The department Kegley chaired was then called Government and International Studies; it’s now known as Political Science.
It was giving the first lecture at California’s Kegley Institute for Ethics – an institution named in honor of his father following his death in 1986 – that Kegley first caught the attention of the Carnegie Council – and began what would turn into many years on the lecture circuit. In 1992, he says, he got out of administration at the university but continued writing and lecturing.
“The standard joke is that ethics and international affairs is an oxymoron,” he says of his field – because, allegedly, in the relationships among nations, there is no ethics. But he says he begs to differ.

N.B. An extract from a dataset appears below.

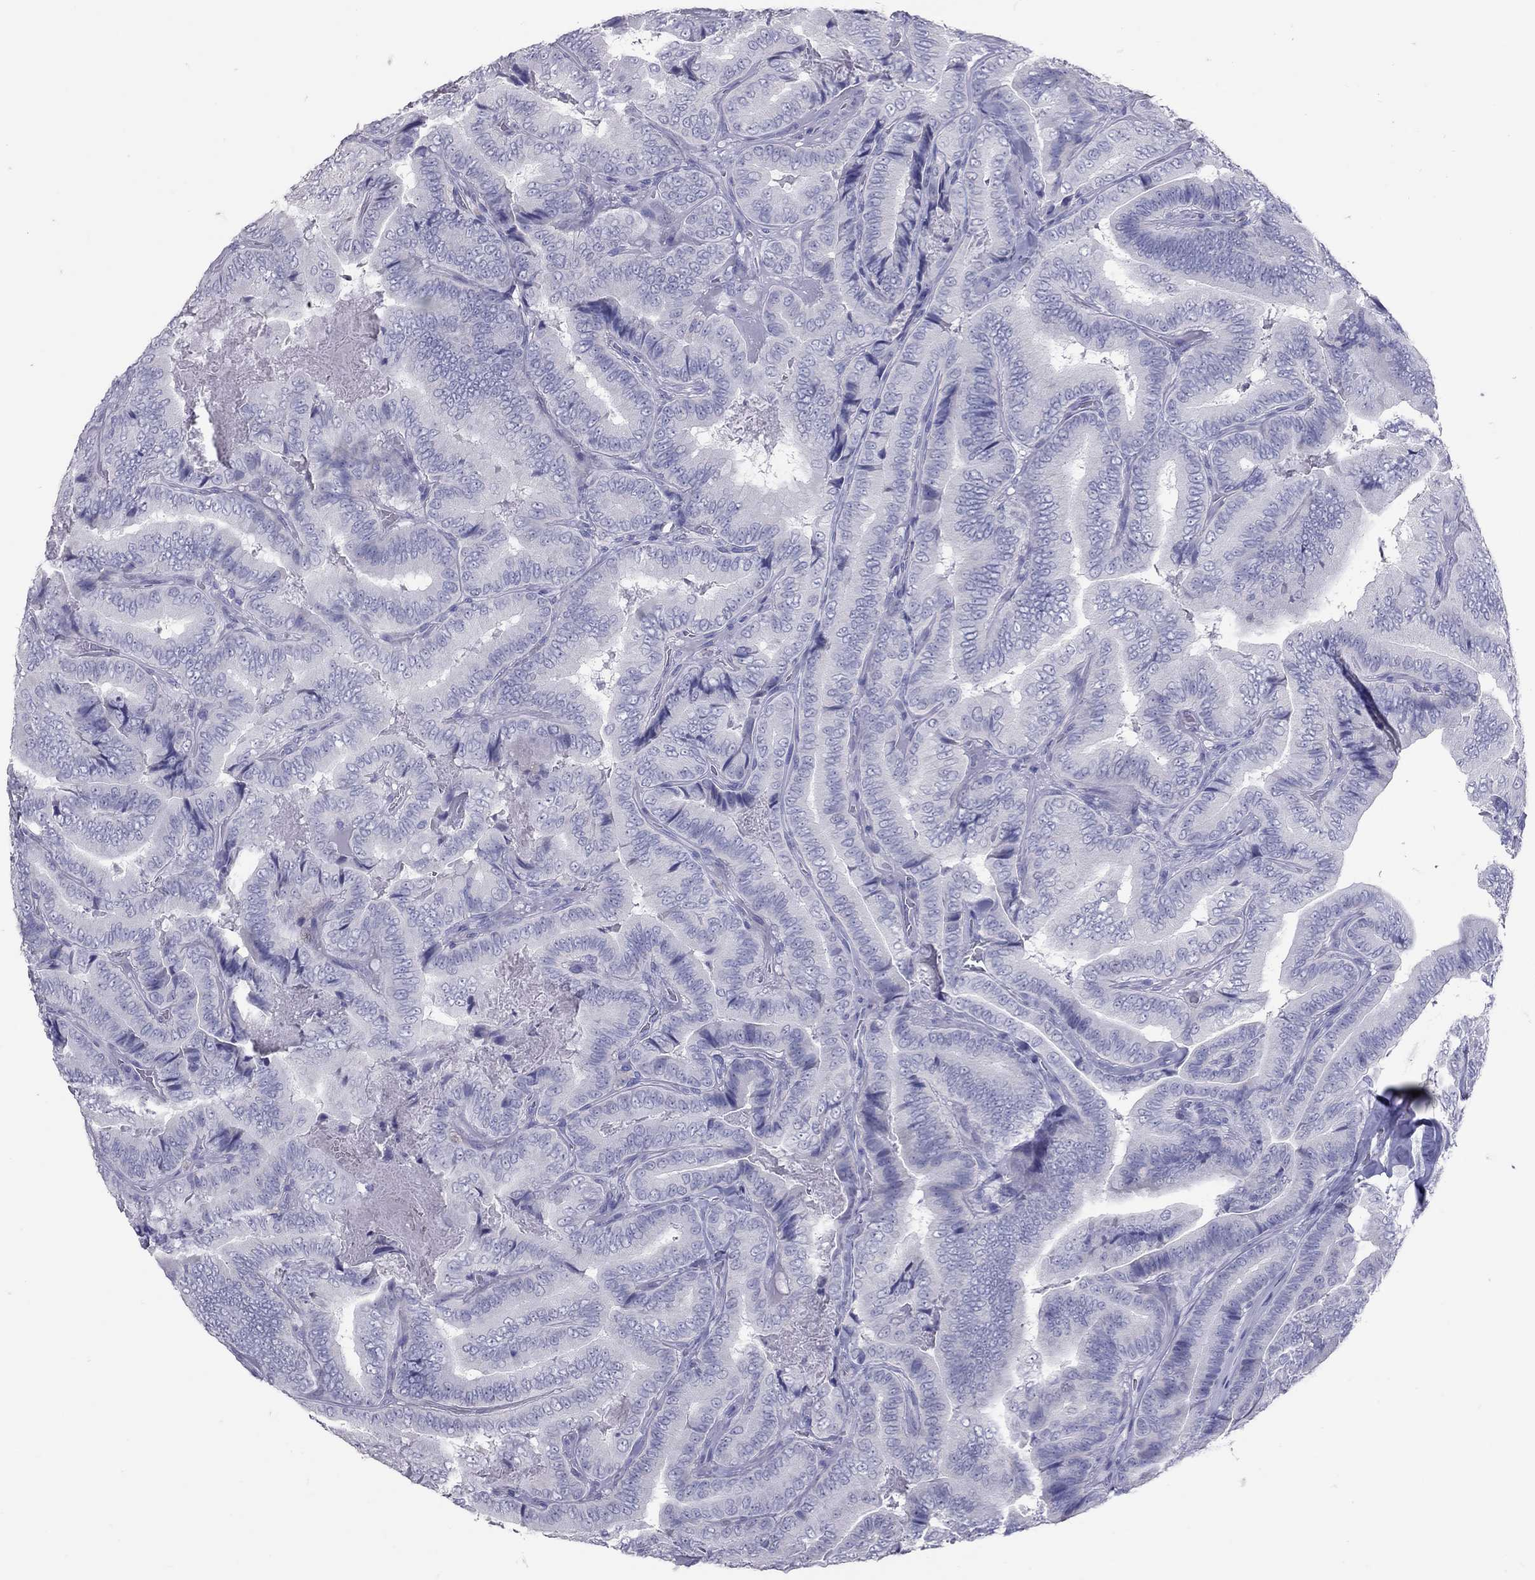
{"staining": {"intensity": "negative", "quantity": "none", "location": "none"}, "tissue": "thyroid cancer", "cell_type": "Tumor cells", "image_type": "cancer", "snomed": [{"axis": "morphology", "description": "Papillary adenocarcinoma, NOS"}, {"axis": "topography", "description": "Thyroid gland"}], "caption": "An image of human thyroid cancer (papillary adenocarcinoma) is negative for staining in tumor cells. Brightfield microscopy of IHC stained with DAB (brown) and hematoxylin (blue), captured at high magnification.", "gene": "MUC16", "patient": {"sex": "male", "age": 61}}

Among the core concepts that he presented in his writings is the idea that setting boundaries in international relations allows for a kind of enlightened self-interest that benefits all – noting importantly that countries with democratic governments never wage aggression directly against one another.
A wise nation, he says, will recognize the value of having boundaries on international behavior.
As for U.S. foreign policy, he says the country should return to its roots in the 14 points of Wilsonian idealism, the principles used by former U.S. President Woodrow Wilson in negotiating peace after World War I.
“John Quincy Adams warned: Do not go abroad for monsters to destroy,” Kegley said, paraphrasing the former U.S. President. “Preserve our democracies and pray for other countries to endow their citizens with freedom…. Unfortunately, we have a bunch of warriors who want to impose the American way of life on others and benefit from aggression.”
After living more than 20 years in Cobblestone Park, Kegley and his wife Debbie recently downsized to Columbia and now split their time between the Columbia area and Wytheville, Va., where Kegley has ancestral ties.
He says the lifestyle his father showed him years ago was part of what prompted him to follow in his footsteps as a scholar – but, ultimately, he hopes that he’s also made a positive impact on the world.
“[My father] said there are different ways to earn a living, but if you can write and you have something to say, it seemed like an honorable life,” Kegley says. “To try to expand knowledge and educate people; it’s our only hope. Learning is the only antidote, really, for war.”